Introduction to V2Ray #36
At the next Tor anti-censorship team reading group (Thursday June 11 at 16:00 UTC), we are going to be discussing V2Ray. The members of the team are not very familiar with V2Ray, and we want to broaden our understanding.
Here are some of my preliminary notes on V2Ray. I hope that some readers who are more familiar with V2Ray will be able to correct my misunderstandings and provide more detail. For example, I'm unsure about the relationship between V2Ray and VMess—they seem to have some historical relationship, but I'm not sure.
V2Ray itself is not a protocol or circumvention system by itself. Rather, V2Ray is a platform or framework that allows you to run one or more proxies, with various layered proxy protocols, transports, and obfuscation. For example, you could run SOCKS-in-TLS on one port, and VMess-in-QUIC (with the QUIC packets optionally obfuscated) on another port. On the client side, you can configure routing to control what traffic should use what proxy, or should not be proxied at all.
At the lowest level, V2Ray supports a variety of proxy protocols, some inherently obfuscated and some not:
There's an optional mux (multiplex) layer to tunnel multiple streams through one proxy connection.
The proxy protocols are not inherently implemented over any particular kind of network connection. Instead, you must specify a transport for each:
Any of the transport layers may optionally have a layer of TLS applied to them. The TLS option is obligatory with the HTTP/2 and QUIC transports.
Finally, at the highest level, some transports support additional, optional obfuscation options:
The V2Ray model provides a lot of flexibility. You could set up an unauthenticated SOCKS proxy without any encryption, or you could set up VMess open only to authorized users, tunneled through WebSocket with TLS.
The text was updated successfully, but these errors were encountered:
Hi, I am xiaokangwang aka Shelikhoo. I am currently one of the developers maintaining the V2Ray(V2Fly) project. I can provide more information about V2Ray projects and answer questions about it.
V2Ray is designed to be a platform in which the users can design their protocol stack to suit their own needs. One might need a proxy that shelters them the most formidable adversary and decides to use Websocket + TLS + VMess over CDN and nginx. Or just need to fool the ISP's QoS that throttle encrypted traffic with Fake HTTP Header + VMess. Or just wants to convert a socks5 proxy into HTTP proxy. V2Ray will cover them all. This also means not all tools provided in V2Ray are safe against the most advanced detection, although we are aiming at providing more tools that do.
V2Ray is currently being developed to be more undetectable, more secure, and suitable for more use cases.
Hi, thank you for your reply.
What's the relationship between V2Ray and VMess? I get the impression that VMess was the "original" protocol supported by V2Ray, and that V2Ray later grew to support more protocols.
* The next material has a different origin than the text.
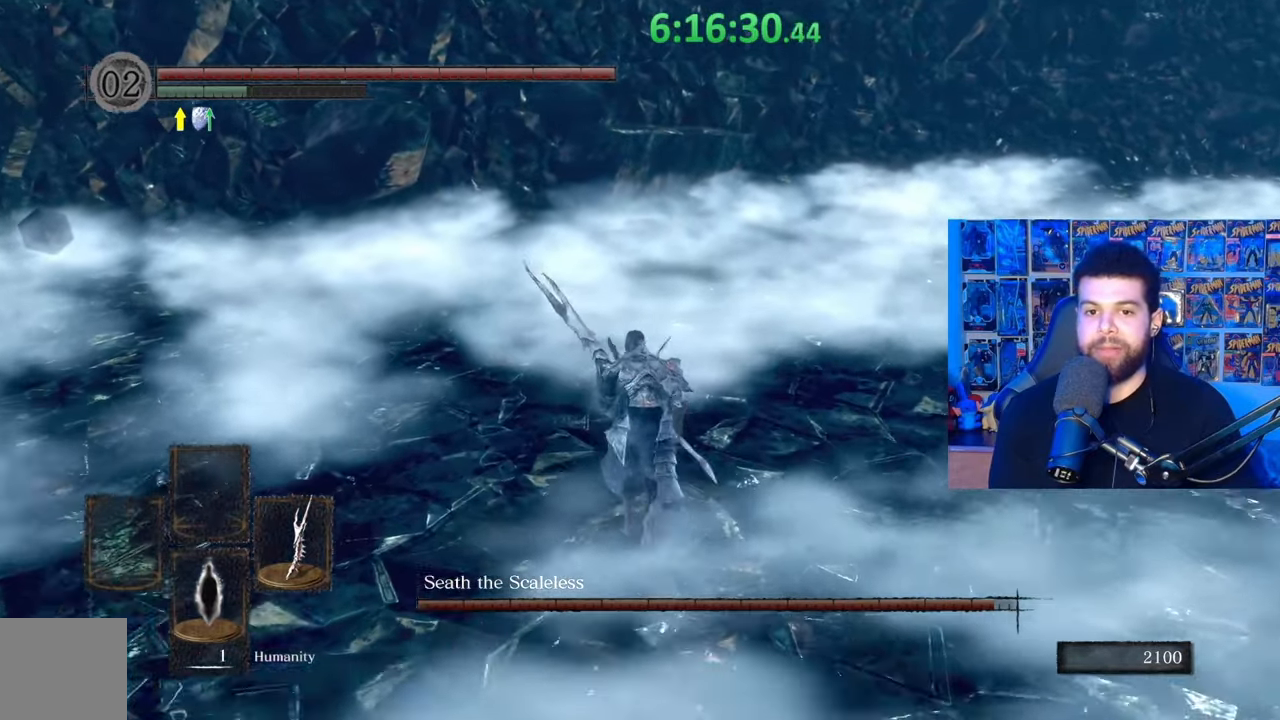
{"buttons": ["B"], "left_stick": "up", "right_stick": "center", "events": []}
Is that right?
I see that V2Ray is the main project under Project V. What else is part of Project V?
VMess is a protocol designed by and for V2Ray. It the primary "proxy" protocol used by V2Ray, more on that later. V2Ray is never designed to focus on one specific "proxy" protocol but in practice, VMess is typically used in most of the cases for communication between V2Ray instances and other "proxy" protocols will be used for communicating with third-party software that doesn't support VMess protocol. Yes, V2Ray starts with VMess and support more and more proxies and transports later.
So far V2Ray is the only primary project in Project V, or to say it in another way, Project V is an alias for V2Ray. Other projects including domain-list-community are designed to support V2Ray and eventually integrated into V2Ray. We used to develop GUI clients for V2Ray, but with limited personal, eventually, the task for developing GUI clients shifted to third-party developers.
V2Ray purposefully does not support external transport that needs to be executed, as V2Ray allow configuration files to be read from the network, users will blindly copy configure files without checking it and often intergraded by other software that publishes in platforms that forbid developers from publishing software with behaviors that can be updated independently from the software(not to be specific, but particularly Apple App Store, and Google Play Store). Instead, users manually configure tunnels and other proxies, run them alongside V2Ray, and change V2Ray's configure file to send traffics to these tunnels or proxies. V2Ray has internal APIs that allow anyone to define a proxy or transport by implementing specific interfaces and register it with V2Ray. But for practical reasons these kinds of change will be merged into V2Ray's mainline code and become a part of V2Ray. Websocket transport is one of the examples. After I adopted Websock transport to V2Ray's API, it gets accepted into V2Ray's mainline codebase and was used ever since.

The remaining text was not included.